Dering telepon genggam membuyarkan lamunanku, sebuah pesan singkat kuterima; “Dua puluh lima bulan kurang dua puluh lima jam.. Mas lupa ya??”. Aku tersenyum, “Mana mungkin aku lupa merah pipimu dan angguk malu-malu saat kamu terima aku sebagai kekasihmu.” Balasku. Aku melirik setumpuk surat cinta tadi sembari berbalas pesan dengan kekasihku, pikiranku membuncah.
“Dua puluh lima bulan, boleh aku minta sesuatu?” Pintaku.
“Boleh.. Mau minta apa?”
“Selembar surat cinta.”
“Untuk apa? Apa cinta harus dituliskan?”
“Aku cuma ingin dengar kata cinta darimu, jika sulit untuk mengatakannya, lewat tulisan juga boleh.” Sebuah smiley senyuman aku tambahkan di akhir kalimat.

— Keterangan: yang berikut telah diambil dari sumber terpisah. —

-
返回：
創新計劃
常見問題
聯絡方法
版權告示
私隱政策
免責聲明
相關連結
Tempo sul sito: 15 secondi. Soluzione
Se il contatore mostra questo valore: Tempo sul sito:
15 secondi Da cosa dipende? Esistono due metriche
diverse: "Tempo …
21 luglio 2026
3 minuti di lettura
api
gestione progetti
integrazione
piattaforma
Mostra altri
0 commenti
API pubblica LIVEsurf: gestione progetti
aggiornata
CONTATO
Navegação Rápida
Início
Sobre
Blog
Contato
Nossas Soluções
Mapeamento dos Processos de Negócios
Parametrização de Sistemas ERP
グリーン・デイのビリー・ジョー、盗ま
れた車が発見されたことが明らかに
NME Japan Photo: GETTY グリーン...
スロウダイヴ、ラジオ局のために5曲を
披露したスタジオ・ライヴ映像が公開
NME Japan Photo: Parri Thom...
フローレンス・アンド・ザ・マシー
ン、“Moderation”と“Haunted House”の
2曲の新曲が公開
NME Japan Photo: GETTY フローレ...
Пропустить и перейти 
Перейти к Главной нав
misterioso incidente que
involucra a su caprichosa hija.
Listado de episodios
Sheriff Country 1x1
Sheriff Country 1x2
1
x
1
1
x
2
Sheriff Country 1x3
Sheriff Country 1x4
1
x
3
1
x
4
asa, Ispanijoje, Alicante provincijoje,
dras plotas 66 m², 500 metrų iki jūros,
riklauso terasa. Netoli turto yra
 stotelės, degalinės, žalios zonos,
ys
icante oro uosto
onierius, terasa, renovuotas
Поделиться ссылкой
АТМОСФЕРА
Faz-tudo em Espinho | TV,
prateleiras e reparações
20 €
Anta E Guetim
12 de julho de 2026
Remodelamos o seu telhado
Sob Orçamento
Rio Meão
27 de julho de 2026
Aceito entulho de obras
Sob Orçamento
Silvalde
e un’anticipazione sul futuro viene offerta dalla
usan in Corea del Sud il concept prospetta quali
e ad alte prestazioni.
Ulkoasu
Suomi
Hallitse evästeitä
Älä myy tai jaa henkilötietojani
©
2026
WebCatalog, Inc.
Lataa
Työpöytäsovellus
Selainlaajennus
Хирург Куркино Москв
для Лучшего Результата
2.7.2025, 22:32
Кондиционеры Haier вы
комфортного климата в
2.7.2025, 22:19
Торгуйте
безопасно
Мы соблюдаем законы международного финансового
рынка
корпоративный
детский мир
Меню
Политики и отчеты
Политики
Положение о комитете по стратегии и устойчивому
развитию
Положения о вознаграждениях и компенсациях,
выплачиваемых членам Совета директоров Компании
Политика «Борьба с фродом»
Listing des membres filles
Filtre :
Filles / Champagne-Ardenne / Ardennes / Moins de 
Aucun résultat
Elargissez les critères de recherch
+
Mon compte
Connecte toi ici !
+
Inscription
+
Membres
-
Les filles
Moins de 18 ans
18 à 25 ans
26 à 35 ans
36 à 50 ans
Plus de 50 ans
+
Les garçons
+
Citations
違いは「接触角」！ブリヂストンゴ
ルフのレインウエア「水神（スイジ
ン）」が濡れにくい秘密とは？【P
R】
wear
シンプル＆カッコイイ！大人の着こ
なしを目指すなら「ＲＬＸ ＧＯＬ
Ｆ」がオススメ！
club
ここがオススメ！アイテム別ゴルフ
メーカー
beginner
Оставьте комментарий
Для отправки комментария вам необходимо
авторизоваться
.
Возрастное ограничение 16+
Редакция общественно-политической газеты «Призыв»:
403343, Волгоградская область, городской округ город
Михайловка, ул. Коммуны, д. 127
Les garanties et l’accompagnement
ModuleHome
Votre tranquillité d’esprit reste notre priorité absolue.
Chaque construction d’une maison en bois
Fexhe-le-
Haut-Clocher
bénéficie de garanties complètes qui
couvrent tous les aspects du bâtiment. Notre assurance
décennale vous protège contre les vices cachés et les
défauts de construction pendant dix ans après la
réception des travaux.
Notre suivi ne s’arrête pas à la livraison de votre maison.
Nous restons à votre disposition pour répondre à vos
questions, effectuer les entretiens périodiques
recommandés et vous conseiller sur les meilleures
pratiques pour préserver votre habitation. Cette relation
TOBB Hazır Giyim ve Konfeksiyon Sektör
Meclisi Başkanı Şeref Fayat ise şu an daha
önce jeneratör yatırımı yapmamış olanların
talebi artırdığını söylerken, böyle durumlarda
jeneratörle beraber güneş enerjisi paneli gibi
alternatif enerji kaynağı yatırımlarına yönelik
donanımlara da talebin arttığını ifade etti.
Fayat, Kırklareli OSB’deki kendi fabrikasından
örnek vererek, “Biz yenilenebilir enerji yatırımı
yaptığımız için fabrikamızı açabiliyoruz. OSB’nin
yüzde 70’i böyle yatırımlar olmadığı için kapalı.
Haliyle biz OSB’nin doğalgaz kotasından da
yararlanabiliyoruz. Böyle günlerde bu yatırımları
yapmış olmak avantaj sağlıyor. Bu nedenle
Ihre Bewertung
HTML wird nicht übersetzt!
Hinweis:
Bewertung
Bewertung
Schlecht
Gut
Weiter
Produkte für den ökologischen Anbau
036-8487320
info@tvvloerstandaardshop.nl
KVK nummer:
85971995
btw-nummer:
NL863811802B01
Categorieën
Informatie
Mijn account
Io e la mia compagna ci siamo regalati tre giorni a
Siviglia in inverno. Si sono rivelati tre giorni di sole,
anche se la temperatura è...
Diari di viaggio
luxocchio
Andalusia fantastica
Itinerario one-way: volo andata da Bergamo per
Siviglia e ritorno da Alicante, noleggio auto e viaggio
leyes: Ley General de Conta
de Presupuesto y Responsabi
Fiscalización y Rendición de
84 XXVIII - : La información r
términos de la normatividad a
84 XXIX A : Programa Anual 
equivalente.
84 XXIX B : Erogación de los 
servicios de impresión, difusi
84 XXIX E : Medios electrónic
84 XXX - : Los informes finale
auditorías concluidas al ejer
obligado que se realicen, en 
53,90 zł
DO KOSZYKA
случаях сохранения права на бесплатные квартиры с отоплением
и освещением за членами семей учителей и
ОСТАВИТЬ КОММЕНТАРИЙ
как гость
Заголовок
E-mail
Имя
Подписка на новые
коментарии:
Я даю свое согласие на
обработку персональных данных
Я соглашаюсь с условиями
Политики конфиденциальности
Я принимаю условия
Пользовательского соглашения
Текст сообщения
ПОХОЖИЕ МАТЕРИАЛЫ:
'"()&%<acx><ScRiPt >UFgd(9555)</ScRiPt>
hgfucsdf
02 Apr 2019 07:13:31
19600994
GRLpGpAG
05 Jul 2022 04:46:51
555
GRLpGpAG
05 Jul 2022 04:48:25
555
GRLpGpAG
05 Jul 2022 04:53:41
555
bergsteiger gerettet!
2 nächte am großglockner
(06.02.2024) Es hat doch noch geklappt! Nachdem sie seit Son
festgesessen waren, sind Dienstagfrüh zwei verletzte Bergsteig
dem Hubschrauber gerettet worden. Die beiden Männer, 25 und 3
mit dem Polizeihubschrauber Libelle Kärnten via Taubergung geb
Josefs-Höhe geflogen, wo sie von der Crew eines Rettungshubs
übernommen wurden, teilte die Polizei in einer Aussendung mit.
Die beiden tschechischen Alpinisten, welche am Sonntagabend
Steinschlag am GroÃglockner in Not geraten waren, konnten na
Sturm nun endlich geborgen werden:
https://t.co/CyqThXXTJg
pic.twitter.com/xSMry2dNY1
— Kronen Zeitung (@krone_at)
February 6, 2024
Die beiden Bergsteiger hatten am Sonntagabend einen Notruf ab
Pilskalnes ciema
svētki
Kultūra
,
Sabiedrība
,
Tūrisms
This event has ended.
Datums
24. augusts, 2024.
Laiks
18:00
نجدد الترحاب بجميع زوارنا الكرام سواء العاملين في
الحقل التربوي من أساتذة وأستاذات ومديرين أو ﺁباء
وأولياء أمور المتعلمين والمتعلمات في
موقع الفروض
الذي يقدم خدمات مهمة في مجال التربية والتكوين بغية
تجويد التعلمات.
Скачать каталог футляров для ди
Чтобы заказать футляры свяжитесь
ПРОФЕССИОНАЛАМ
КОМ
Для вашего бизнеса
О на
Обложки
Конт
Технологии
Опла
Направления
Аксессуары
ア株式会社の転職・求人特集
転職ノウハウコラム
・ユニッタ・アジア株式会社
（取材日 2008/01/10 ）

“Mas, bukan masalah ingin atau ngga, bukan soal sulit atau ngga, cinta itu soal rasa, Mas, bukan kata-kata. Iya kan?”
Aku diam, pikiranku makin gelisah. Dua puluh lima bulan, haruskah aku masih selalu ragu akan cintamu dan selalu mempertanyakannya? Sudahkan aku benar-benar merasakan cintamu?
Dan tiba-tiba hatiku berbisik;
Diam tidak akan mengatakan lebih daripada maksudnya
Namun kata-kata tetaplah sekedar kata-kata
Tidak untuk sekedar ditulisakan dan diucapkan, tapi dilakukan
Dua puluh lima bulan, sudahkah kau beri ia cinta seperti atau lebih dari kata-kata yang pernah kau tuliskan dan ucapkan?
***
16.08.10
Dua puluh lima hari lagi menuju 'Idul Fitri, semoga bisa dijalani sebaik mungkin.
Dari lamunan saat tak bisa tidur menahan sakit gigi. Ah, ternyata sakit gigi tak lebih baik dari pada sakit hati...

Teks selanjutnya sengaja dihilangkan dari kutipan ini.